The system did fail. You can call it the state, the feds, bush, failed. I agree and hope that a better preparedness can be achieved out of such a tragic event. I also agree that there should be a governing body that oversees that type of devastation. I just think they should be better organized and equipped is all.

Kelly, the first step in solving a problem is a candid analysis no matter how unpleasant that may be. It is easy to paper things over with a "everyone is to b;ame" but the record here is clear. We knew a hurricane was heading towards the New Orleans area and that it was likely to be a force 3 at minimum. We have the tape of Bush being briefed well before landfall. We have the communications from the Governor. We knew that a force 5 hitting New Orleans would be problematic. We know what FEMA can do from past experience. We know from the Congressional Record that the Administration sought to downgrade the ability of FEMA to act in disasters. We know that the Homeland Security Bill was passed without adequate analysis. We know that Chertoff was being the perfect obstructing bureaucrat.

This is a simple fix: Restore FEMA to a Cabinet level position. Adopt a view of FEMA's role in which policy trumps ideology and competence trumps party patronage.

It is a disgrace that in a nation as wealthy as ours we wound up doing the equivalent of a bake sale as a major city was devastated.

Hi Alan,
The state told the feds to stay out! The feds stepped in when it was obvious that the state wasn't going to get it done. It wasn't Bush's place to make unilateral decisions about the issue until this became clear. Where do *you* get *your* information? I do agree the FEMA leadership didn't have an acceptable level of appropriate expertise.

I never said "all" governments are inefficient, but it should be obvious that when you add levels of bureaucracy, you are going to add additional overhead. You can wave it away as "myth" if you like, but I can wave away your take just as easily, and we're no further along.

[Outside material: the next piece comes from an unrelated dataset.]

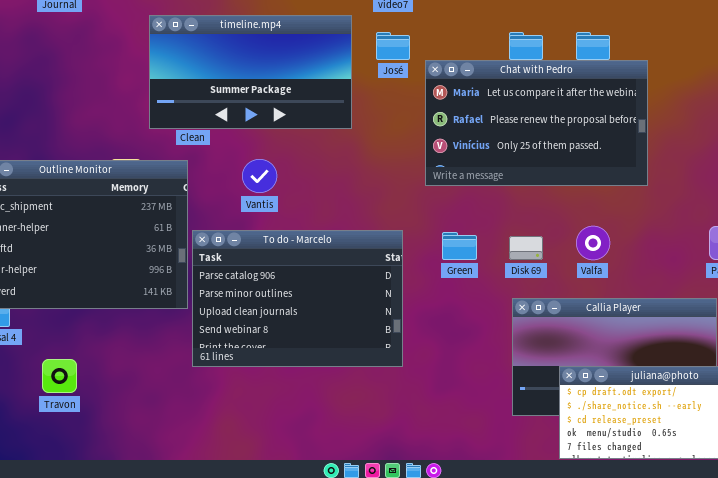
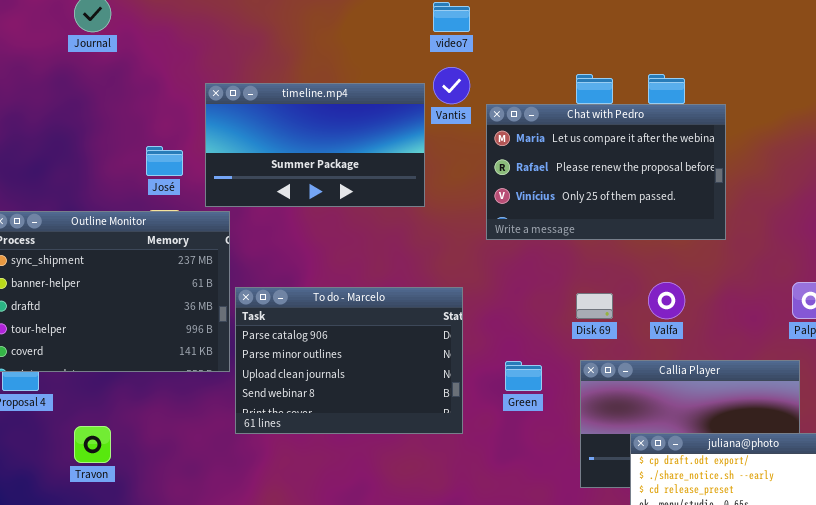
timeline.mp4: [149,15,352,129] -> [205,83,425,207], moved
José: [376,32,410,60] -> [146,146,183,176], moved
Vantis: [242,159,277,193] -> [433,67,470,104], moved
Green: [442,232,477,260] -> [505,361,542,391], moved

You are correct, I should have more carefully considered my comment. There *were* people that gave in a non-monetary way. I think the number of people in a position to offer that kind of aid are quite fewer in number than those that can offer monetary aid to organizations with the personnel and structure already in-place to respond to such needs.

"The system did fail. You can call it the state, the feds, bush, failed."

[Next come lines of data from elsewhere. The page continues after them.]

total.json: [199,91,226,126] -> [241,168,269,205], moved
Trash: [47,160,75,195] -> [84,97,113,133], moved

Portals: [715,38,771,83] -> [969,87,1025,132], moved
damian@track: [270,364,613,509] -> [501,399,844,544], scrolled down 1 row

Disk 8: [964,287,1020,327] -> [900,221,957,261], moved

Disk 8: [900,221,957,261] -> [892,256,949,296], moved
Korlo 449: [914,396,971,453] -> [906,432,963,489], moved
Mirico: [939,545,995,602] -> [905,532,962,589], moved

It didn't work as well as it could have, but it didn't "fail." The place was hit by the third-strongest hurricane on record to make land. "How could this happen in America?" I heard people say. Because we're still at the whim of the forces of nature, and we don't have magical wands. Go read:

"I also agree that there should be a governing body that oversees that type of devastation."
There is. The way things are laid out is that it starts at a local level and works its way up, with governments responding and requesting assistance from higher levels as necessary.

"I just think they should be better organized and equipped is all." The biggest problem seemed to be with the communication between the agencies. As an example, my brother was down there with FEMA, and the local police flat prevented them from entering areas (under penalty of arrest).

Hi Paul, would you give us your sources? Here is what seems to have happened:
there is much misinformation out there. I found many timelines to be out of whack.

"Blanco asks President Bush to declare a State of Emergency for the state of Louisiana due to Hurricane Katrina. Bush does so, authorizing the Department of Homeland Security and FEMA "to coordinate all disaster relief efforts…" and freeing up federal money for the state."

"The President today declared an emergency exists in the State of Louisiana and ordered Federal aid to supplement state and local response efforts in the parishes located in the path of Hurricane Katrina beginning on August 26, 2005, and continuing."